Failure When Overwriting A Parquet File Might Result in Data Loss
Published:
There are several critical issues that present when using Spark. One of them relates to data loss when a failure occurs.
Recently I came across such an issue when overwriting a parquet file. Let me simulate the process in a simplified way.

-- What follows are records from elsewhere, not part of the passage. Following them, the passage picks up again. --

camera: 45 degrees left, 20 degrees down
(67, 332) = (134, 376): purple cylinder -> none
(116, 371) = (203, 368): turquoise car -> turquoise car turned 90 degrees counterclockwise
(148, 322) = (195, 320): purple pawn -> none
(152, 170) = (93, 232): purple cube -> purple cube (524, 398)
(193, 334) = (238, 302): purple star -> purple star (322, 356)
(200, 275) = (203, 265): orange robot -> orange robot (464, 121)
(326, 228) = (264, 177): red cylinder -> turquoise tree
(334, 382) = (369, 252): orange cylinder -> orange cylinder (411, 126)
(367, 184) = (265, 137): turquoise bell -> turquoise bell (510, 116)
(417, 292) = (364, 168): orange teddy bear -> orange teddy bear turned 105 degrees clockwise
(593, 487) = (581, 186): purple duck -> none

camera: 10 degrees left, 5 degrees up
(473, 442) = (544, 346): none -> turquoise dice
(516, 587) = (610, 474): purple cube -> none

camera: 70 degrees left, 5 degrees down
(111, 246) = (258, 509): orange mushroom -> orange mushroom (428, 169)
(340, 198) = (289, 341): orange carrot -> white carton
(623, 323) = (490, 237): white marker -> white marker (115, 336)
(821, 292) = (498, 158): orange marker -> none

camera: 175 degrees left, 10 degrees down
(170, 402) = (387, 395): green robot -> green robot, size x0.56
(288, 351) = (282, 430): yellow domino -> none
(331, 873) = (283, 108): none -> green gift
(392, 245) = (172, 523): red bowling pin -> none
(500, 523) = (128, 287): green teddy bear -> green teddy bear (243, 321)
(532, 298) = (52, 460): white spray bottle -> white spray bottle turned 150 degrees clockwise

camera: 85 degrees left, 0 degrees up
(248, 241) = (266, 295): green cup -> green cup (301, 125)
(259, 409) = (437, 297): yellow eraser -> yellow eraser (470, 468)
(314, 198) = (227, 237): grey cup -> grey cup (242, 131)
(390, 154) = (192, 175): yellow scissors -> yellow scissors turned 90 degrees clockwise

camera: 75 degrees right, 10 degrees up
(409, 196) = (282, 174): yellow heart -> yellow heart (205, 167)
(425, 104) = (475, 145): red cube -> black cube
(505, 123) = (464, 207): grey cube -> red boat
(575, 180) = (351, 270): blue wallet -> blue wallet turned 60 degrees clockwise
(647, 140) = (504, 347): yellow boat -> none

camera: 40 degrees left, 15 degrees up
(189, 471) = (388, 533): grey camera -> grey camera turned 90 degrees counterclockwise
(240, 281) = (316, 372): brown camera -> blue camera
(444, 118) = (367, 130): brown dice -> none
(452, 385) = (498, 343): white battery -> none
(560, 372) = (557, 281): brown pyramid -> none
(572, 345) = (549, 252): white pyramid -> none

I used Spark in local mode.
Suppose we have a simple dataframe df.
df_elements = [
(‘row_a’, ‘row_b’, ‘row_c’),
] * 100000
df = spark.createDataFrame(df_elements, [‘a’, ‘b’, ‘c’])
Now let’s store the dataframe to a parquet file.
df.write.mode(‘overwrite’).parquet(‘path_to_the_parquet_files’)
You should see that there are several partition files created when the saving process finishes.
Let’s make the overwriting process fails in the middle.
df.write.mode(‘overwrite’).parquet(‘path_to_the_parquet_files’)
When the above code is running, just press Ctrl + C to stop it.
Go back to path_to_the_parquet_files and you should find that all the previous files (before the second parquet write) has been removed.
I browsed the internet to investigate more about this issue, and found a YouTube video titled Delta Lake for Apache Spark - Why do we need Delta Lake for Spark?. Please watch it in case you want to know more.